Enviada em 07/04/2020

A Declaração Universal dos Direitos Humanos afirma que todo cidadão tem direito ao trabalho e a livre escolha de emprego. Entretanto, o acesso a esse direito é cada vez mais difícil, principalmente entre os jovens, que ficam para trás na corrida do mercado de trabalho ao disputar com pessoas mais experientes. Há, ainda, um déficit na formação dos jovens, que não os prepara para um mercado muito mais exigente.

É notório que as empresas estão cada vez mais rigorosas na escolha do jovem a ser empregado. Segundo dados apurados pelo IBGE, em 2018 os jovens lideravam o ranking dos mais desempregados. Essa estática pode ser associada ao fato dos empregadores optarem por indivíduos com mais bagagem prática, ou seja, a experiência do candidato é mais valorizada do que o conhecimento teórico.

Também é preciso destacar que o desemprego entre jovens também é intensificado pela desigualdade. Enquanto a população de classes altas tem oportunidade de realizar ensino superior e especializações antes de trabalharem, os jovens de famílias pobres, geralmente pardas ou negras, precisam se sustentar antes de adquirirem qualificações. Assim, acabam ocupando as vagas menores, onde há mais chance de demissão, ou ficando no trabalho informal. Isso fica evidente com com os dados do IBGE. Estes afirmam que a taxa de desemprego entre os jovens que se declaram brancos é de 9,2%, abaixo da média nacional. Já entre os que se declaram pretos foi de 14,9% e de pardos, 13,6%.
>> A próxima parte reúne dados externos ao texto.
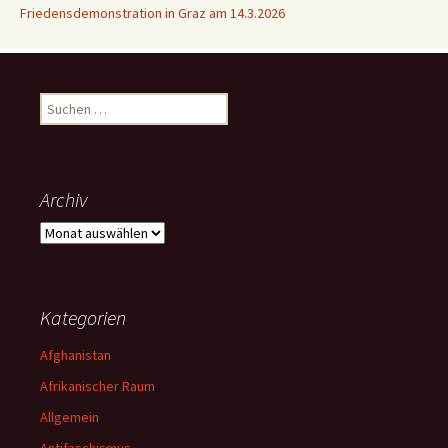
Friedensdemonstration in Graz am 14.3.2026
Suchen
nach:
Archiv
Archiv
Kategorien
Afghanistan
Afrikanischer Raum
Allgemein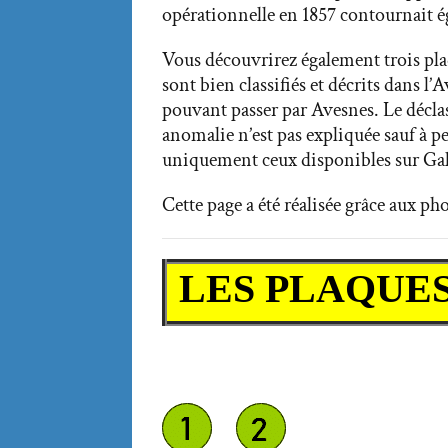
opérationnelle en 1857 contournait é
Vous découvrirez également trois pla
sont bien classifiés et décrits dans l
pouvant passer par Avesnes. Le déclas
anomalie n’est pas expliquée sauf à p
uniquement ceux disponibles sur Gal
Cette page a été réalisée grâce aux ph
LES PLAQUE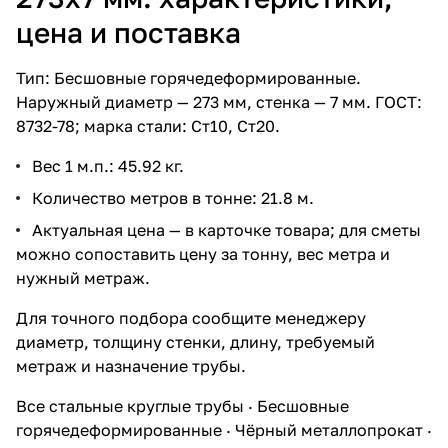
цена и поставка
Тип: Бесшовные горячедеформированные.
Наружный диаметр — 273 мм, стенка — 7 мм. ГОСТ:
8732-78; марка стали: Ст10, Ст20.
Вес 1 м.п.: 45.92 кг.
Количество метров в тонне: 21.8 м.
Актуальная цена — в карточке товара; для сметы
можно сопоставить цену за тонну, вес метра и
нужный метраж.
Для точного подбора сообщите менеджеру
диаметр, толщину стенки, длину, требуемый
метраж и назначение трубы.
Все стальные круглые трубы
·
Бесшовные
горячедеформированные
·
Чёрный металлопрокат
·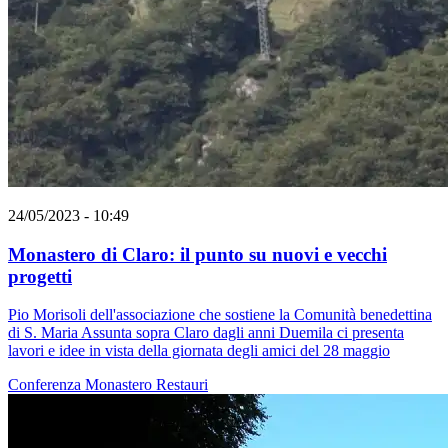
24/05/2023 - 10:49
Monastero di Claro: il punto su nuovi e vecchi
progetti
Pio Morisoli dell'associazione che sostiene la Comunità benedettina
di S. Maria Assunta sopra Claro dagli anni Duemila ci presenta
lavori e idee in vista della giornata degli amici del 28 maggio
Conferenza
Monastero
Restauri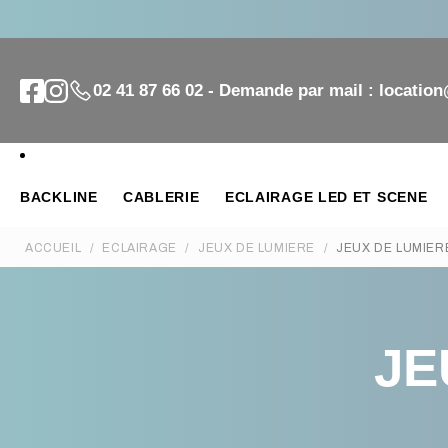
02 41 87 66 02 - Demande par mail : locatio
BACKLINE
CABLERIE
ECLAIRAGE LED ET SCENE
ACCUEIL
ECLAIRAGE
JEUX DE LUMIERE
JEUX DE LUMIER
JE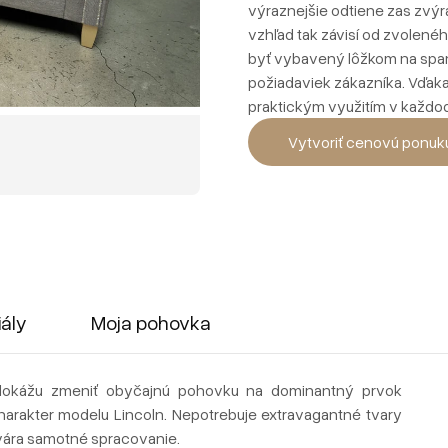
výraznejšie odtiene zas zvýra
vzhľad tak závisí od zvolené
byť vybavený lôžkom na spani
požiadaviek zákazníka. Vďaka
praktickým využitím v každo
Vytvoriť cenovú ponuk
iály
Moja pohovka
é dokážu zmeniť obyčajnú pohovku na dominantný prvok
charakter modelu Lincoln. Nepotrebuje extravagantné tvary
tvára samotné spracovanie.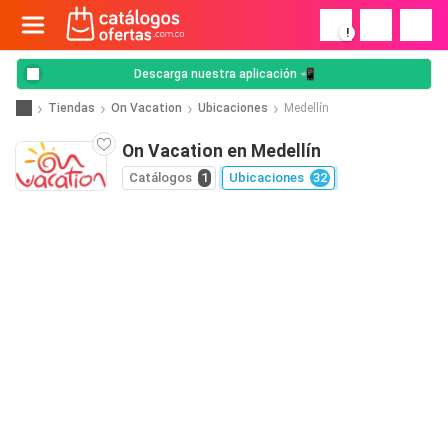
!
Descarga nuestra aplicación 📲
Tiendas
On Vacation
Ubicaciones
Medellín
On Vacation en Medellín
Catálogos
1
Ubicaciones
32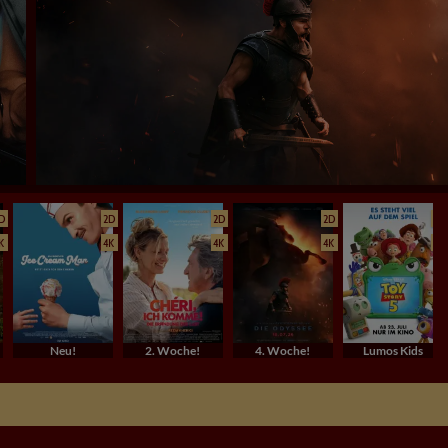
D
2D
2D
2D
2D
K
4K
4K
4K
4K
Neu!
2. Woche!
4. Woche!
Lumos Kids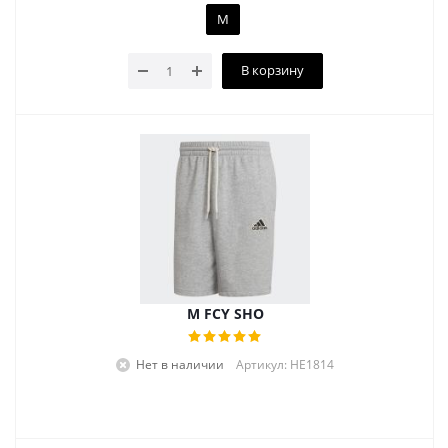
M
В корзину
M FCY SHO
Нет в наличии
Артикул: HE1814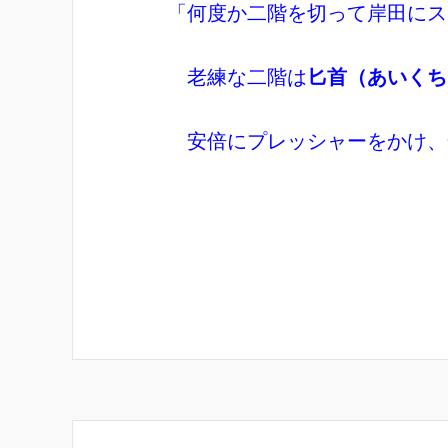
「何度か二階を切って岸田にス
老練な二階は
匕首（あいくち
安倍にプレッシャーをかけ、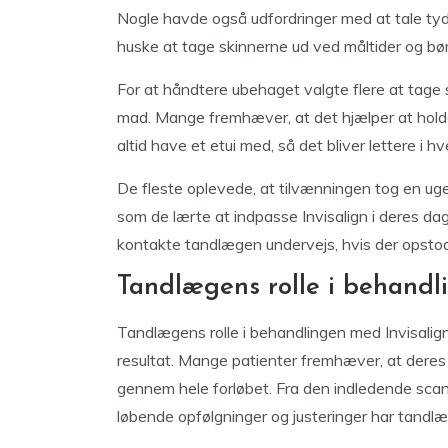
Nogle havde også udfordringer med at tale tyd
huske at tage skinnerne ud ved måltider og bør
For at håndtere ubehaget valgte flere at tage s
mad. Mange fremhæver, at det hjælper at holde 
altid have et etui med, så det bliver lettere i h
De fleste oplevede, at tilvænningen tog en uge
som de lærte at indpasse Invisalign i deres dag
kontakte tandlægen undervejs, hvis der opstod 
Tandlægens rolle i behandl
Tandlægens rolle i behandlingen med Invisalig
resultat. Mange patienter fremhæver, at dere
gennem hele forløbet. Fra den indledende scan
løbende opfølgninger og justeringer har tandlæ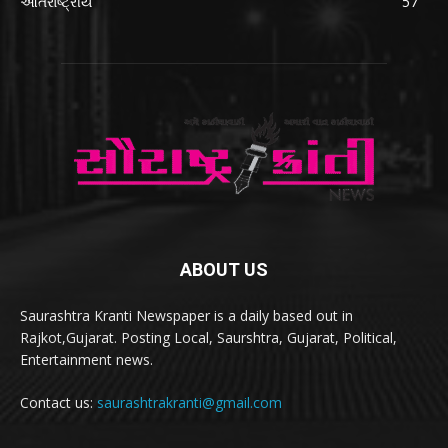
આંતરાષ્ટ્રીય
57
ABOUT US
Saurashtra Kranti Newspaper is a daily based out in
Rajkot,Gujarat. Posting Local, Saurshtra, Gujarat, Political,
Entertainment news.
Contact us:
saurashtrakranti@gmail.com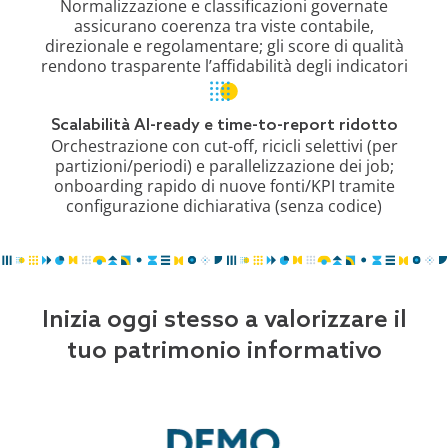
Normalizzazione e classificazioni governate
assicurano coerenza tra viste contabile,
direzionale e regolamentare; gli score di qualità
rendono trasparente l’affidabilità degli indicatori
Scalabilità AI-ready e time-to-report ridotto
Orchestrazione con cut-off, ricicli selettivi (per
partizioni/periodi) e parallelizzazione dei job;
onboarding rapido di nuove fonti/KPI tramite
configurazione dichiarativa (senza codice)
Inizia oggi stesso a valorizzare il
tuo patrimonio informativo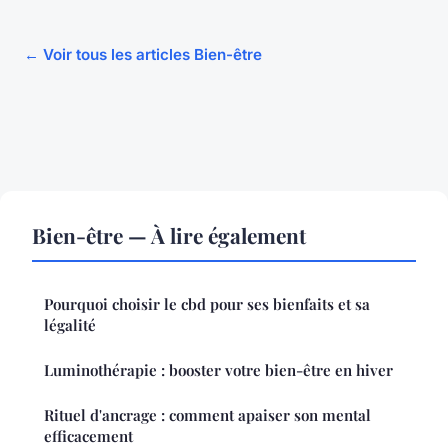
← Voir tous les articles Bien-être
Bien-être — À lire également
Pourquoi choisir le cbd pour ses bienfaits et sa
légalité
Luminothérapie : booster votre bien-être en hiver
Rituel d'ancrage : comment apaiser son mental
efficacement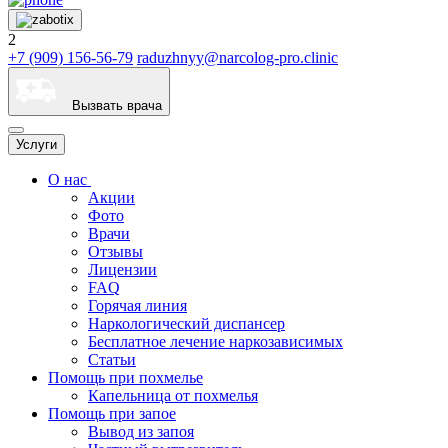
2
+7 (909) 156-56-79
raduzhnyy@narcolog-pro.clinic
Вызвать врача
Услуги
О нас
Акции
Фото
Врачи
Отзывы
Лицензии
FAQ
Горячая линия
Наркологический диспансер
Бесплатное лечение наркозависимых
Статьи
Помощь при похмелье
Капельница от похмелья
Помощь при запое
Вывод из запоя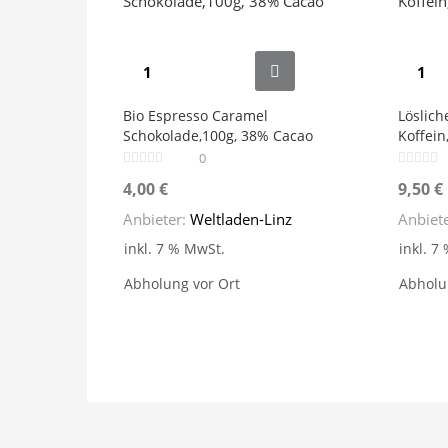
Bio Espresso Caramel
Löslich
Schokolade,100g, 38% Cacao
Koffein
0
4,00
€
9,50
€
Anbieter:
Weltladen-Linz
Anbiet
inkl. 7 % MwSt.
inkl. 7
Abholung vor Ort
Abholu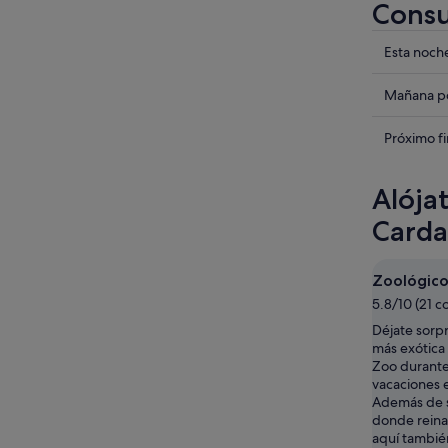
Consu
Compru
Esta noch
los
precios
Compru
Mañana po
en
los
Sant
precios
Compru
Próximo f
Llorenç
en
los
des
Sant
precios
Alója
Cardassa
Llorenç
en
para
des
Sant
Carda
esta
Cardassa
Llorenç
noche,
para
des
Zoológico
9
mañana
Cardassa
ago
5.8/10 (21 c
por
para
-
la
el
Déjate sorp
10
noche,
próximo
más exótica
Zoo durante
ago
10
fin
vacaciones 
ago
de
Además de s
-
semana,
donde reina 
11
14
aquí tambié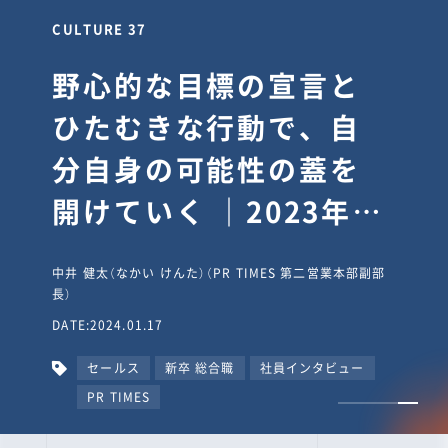
CULTURE 30
逆境では自分のスタン
スを変え“予想を裏切
り、期待を超える”【真
輔塾・前編】
山田真輔（やまだ しんすけ）（執行役員 兼 Jooto事業部
長）
DATE:2023.09.08
カルチャー
CxO
キャリア入社
Jooto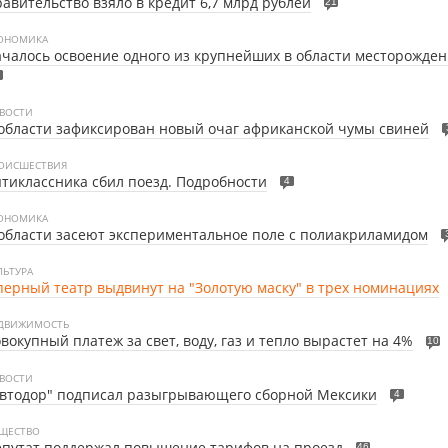
авительство взяло в кредит 6,7 млрд рублей
21
ОНОМИКА
чалось освоение одного из крупнейших в области месторожде
ВОСТИ
области зафиксирован новый очаг африканской чумы свиней
ОИСШЕСТВИЯ
тиклассника сбил поезд. Подробности
4
ОНОМИКА
области засеют экспериментальное поле с полиакриламидом
ЛЬТУРА
ерный театр выдвинут на "Золотую маску" в трех номинациях
ДВИЖИМОСТЬ
вокупный платеж за свет, воду, газ и тепло вырастет на 4%
10
ВОСТИ
Автодор" подписал разыгрывающего сборной Мексики
4
ЩЕСТВО
путат поддержал повышение тарифов на проезд
46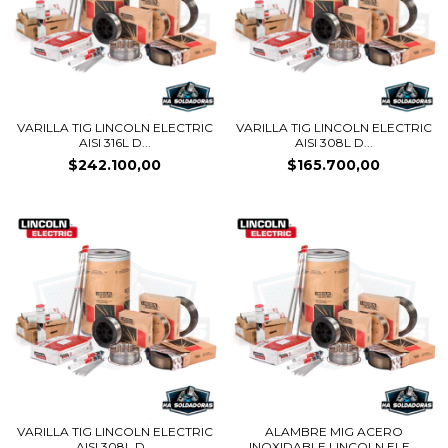
VARILLA TIG LINCOLN ELECTRIC
VARILLA TIG LINCOLN ELECTRIC
AISI 316L D...
AISI 308L D...
$242.100,00
$165.700,00
VARILLA TIG LINCOLN ELECTRIC
ALAMBRE MIG ACERO
AISI 308L D...
INOXIDABLE LINCOLN ELE...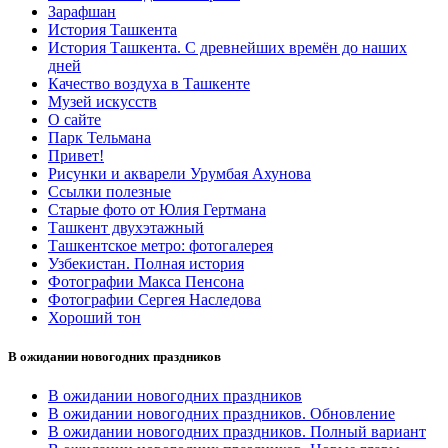
Зарафшан
История Ташкента
История Ташкента. С древнейших времён до наших
дней
Качество воздуха в Ташкенте
Музей искусств
О сайте
Парк Тельмана
Привет!
Рисунки и акварели Урумбая Ахунова
Ссылки полезные
Старые фото от Юлия Гертмана
Ташкент двухэтажный
Ташкентское метро: фотогалерея
Узбекистан. Полная история
Фотографии Макса Пенсона
Фотографии Сергея Наследова
Хороший тон
В ожидании новогодних праздников
В ожидании новогодних праздников
В ожидании новогодних праздников. Обновление
В ожидании новогодних праздников. Полный вариант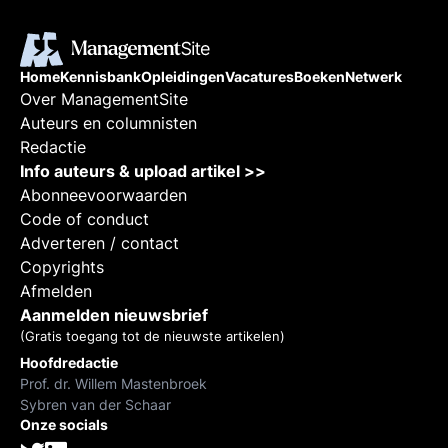
Home
Kennisbank
Opleidingen
Vacatures
Boeken
Netwerk
Over ManagementSite
Auteurs en columnisten
Redactie
Info auteurs & upload artikel >>
Abonneevoorwaarden
Code of conduct
Adverteren / contact
Copyrights
Afmelden
Aanmelden nieuwsbrief
(Gratis toegang tot de nieuwste artikelen)
Hoofdredactie
Prof. dr. Willem Mastenbroek
Sybren van der Schaar
Onze socials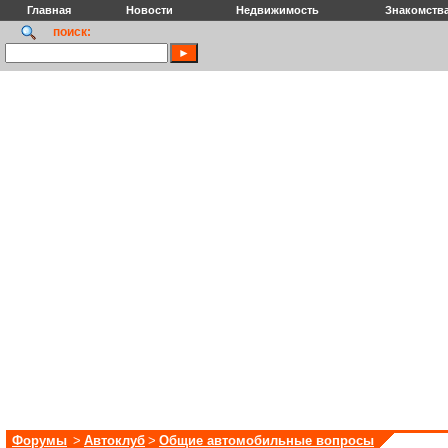
Главная
Новости
Недвижимость
Знакомств
поиск:
Форумы
>
Автоклуб
>
Общие автомобильные вопросы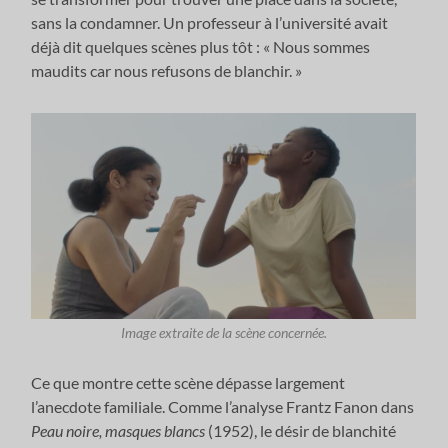
sans la condamner. Un professeur à l’université avait
déjà dit quelques scènes plus tôt : « Nous sommes
maudits car nous refusons de blanchir. »
Image extraite de la scène concernée.
Ce que montre cette scène dépasse largement
l’anecdote familiale. Comme l’analyse Frantz Fanon dans
Peau noire, masques blancs
(1952), le désir de blanchité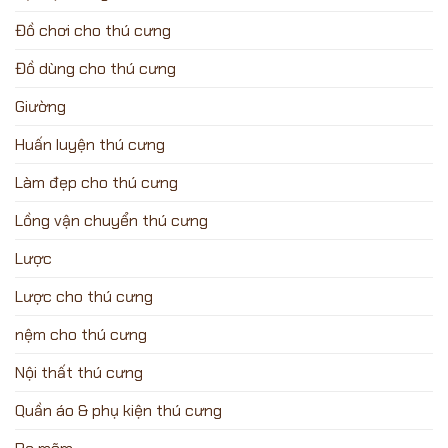
Đồ chơi cho thú cưng
Đồ dùng cho thú cưng
Giường
Huấn luyện thú cưng
Làm đẹp cho thú cưng
Lồng vận chuyển thú cưng
Lược
Lược cho thú cưng
nệm cho thú cưng
Nội thất thú cưng
Quần áo & phụ kiện thú cưng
Em suma, é necessário que o Governo Federal, por intermédio do ministério do trabalho desenvolva um projeto para incentivar empresas a oferecerem empregos a jovens sem experiência, por meio da redução de impostos aos que aderirem. Além disso, é essencial que o Ministério da Educação (MEC) invista no oferecimento de curso técnicos nas escolas da rede pública, de modo que os jovens possam estar mais capacitados para o mercado de trabalho logo ao saírem do ensino médio.